Poète, entre les fleurs de l’âme il en est une
Qui croît aux vents aigus de l’adverse fortune.
Quand rêve, espoir, printemps, tout s’est évanoui,
Dans le jardin aride où l’âme se recueille,
C’est la suprême fleur, hélas ! que l’homme cueille,
Et cette fleur a nom la rose de l’oubli.
Pour nos cœurs dépouillés il est des roses noires.
Sur les restes fanés de nos douces histoires,
Sur notre rêve éteint dans l’ombre enseveli,
Sur nos vœux moissonnés par les heures fatales,
Un jour on voit grandir les fleurs aux noirs pétales,
Les roses sans parfum, les roses de l’oubli.

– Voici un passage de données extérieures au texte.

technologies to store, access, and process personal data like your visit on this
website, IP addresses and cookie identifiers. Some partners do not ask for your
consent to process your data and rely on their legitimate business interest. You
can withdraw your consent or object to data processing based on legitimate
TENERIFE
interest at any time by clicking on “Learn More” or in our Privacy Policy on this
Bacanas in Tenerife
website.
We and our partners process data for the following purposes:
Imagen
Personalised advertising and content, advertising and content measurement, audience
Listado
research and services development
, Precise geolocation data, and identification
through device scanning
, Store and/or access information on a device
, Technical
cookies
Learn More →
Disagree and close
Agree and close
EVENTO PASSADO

Espoir des jours premiers, ivresse printanière,
Lilas qui balanciez vos fronts dans la lumière,
Amour, lys virginal dans l’ombre épanoui,
Promesses qui des ans nous cachiez les ivraies,
O fleurs de notre avril, vous étiez donc moins vraies
Que ces roses, vos sœurs, les roses de l’oubli !
Il vient une heure froide aux angoisses mortelles ;
Nos amours les plus chers, ingrates hirondelles,
Désertent notre toit par l’hiver envahi.
D’irréparables fleurs gisent sur nos collines ;
Tout dort ; seule, une voix, la voix de nos ruines,
Nous dit : « Cueille, il le faut, les roses de l’oubli ! »
Ami, songe à cette heure amère, inexorable.
La lèvre ment : notre âme est vide et misérable.
Outragé dans tes vœux, par ton espoir trahi,
Un soir, cherchant en vain une forme envolée,
L’écho te répondra du fond de la vallée :
« Séparons-nous ; cueillez les roses de l’oubli. »
Eh bien, résigne-toi ! sans colère et sans haine,
D’une idéale erreur, hélas ! subis la peine,
Ne maudis point le sort ni ton rêve flétri.
De tes espoirs glanant les feuilles dispersées,
Ensevelis sans fiel tes ivresses passées :
Cueille en aimant encor les roses de l’oubli.